Suspeita-se, segundo inquérito instaurado no 3º Distrito Policial de São José, que a corporação tenha efetuado disparos, “com munição letal”, contra o sem-teto David Washington Castor Furtado, 30 anos, em frente ao centro de triagem montado pela prefeitura em frente à ocupação para cadastrar as famílias desalojadas.
Os sete guardas que portavam as armas e faziam a segurança do local já foram ouvidos pela polícia.
Além do inquérito policial, o comando da Guarda Civil Municipal abriu sindicância para apurar a suspeita de que os guardas teriam se utilizado de munição letal para dispersar manifestações dos sem-teto.
Furtado foi atingido nas costas --ele permanece internado no Hospital Municipal, sem risco de morte.
A Polícia Militar nega que o disparo tenha sido efetuado por seus homens. A Guarda Municipal também.
O inquérito da Polícia Civil ainda não tem data para ser concluído. A sindicância aberta pela prefeitura deve ter resultados preliminares até o final desta semana.

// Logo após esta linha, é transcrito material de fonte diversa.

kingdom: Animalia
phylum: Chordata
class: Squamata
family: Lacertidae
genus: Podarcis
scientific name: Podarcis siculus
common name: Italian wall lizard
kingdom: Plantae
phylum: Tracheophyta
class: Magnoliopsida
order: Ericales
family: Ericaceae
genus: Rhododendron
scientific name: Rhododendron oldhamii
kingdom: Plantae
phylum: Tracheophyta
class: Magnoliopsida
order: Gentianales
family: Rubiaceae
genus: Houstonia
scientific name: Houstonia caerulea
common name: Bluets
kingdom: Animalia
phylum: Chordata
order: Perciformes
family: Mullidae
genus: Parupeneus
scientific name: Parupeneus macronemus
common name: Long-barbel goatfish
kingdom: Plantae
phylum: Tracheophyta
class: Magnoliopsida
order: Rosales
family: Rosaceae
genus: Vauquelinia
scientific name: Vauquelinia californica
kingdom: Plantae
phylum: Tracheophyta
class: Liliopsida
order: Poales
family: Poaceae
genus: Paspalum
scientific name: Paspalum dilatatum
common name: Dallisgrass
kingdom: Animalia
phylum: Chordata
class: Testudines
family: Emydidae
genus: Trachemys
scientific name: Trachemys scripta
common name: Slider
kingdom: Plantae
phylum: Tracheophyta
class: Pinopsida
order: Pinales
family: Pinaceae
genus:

Relato. Ontem, o relator do Condepe (Conselho Estadual de Defesa dos Direitos da Pessoa Humana), que investiga supostos abusos dos agentes de segurança na desocupação do Pinheirinho, Renato Simões, afirmou que Furtado teria apontado um guarda municipal como autor do disparo.
“Ele disse que identifica o autor do tiro como uma guarda municipal e se dispõe a reconhecê-lo, mas pede segurança”, disse Simões.
O relator afirmou ainda que o tiro não causou danos à coluna de Furtado. Mas não se descarta a possibilidade de sequelas após a recuperação.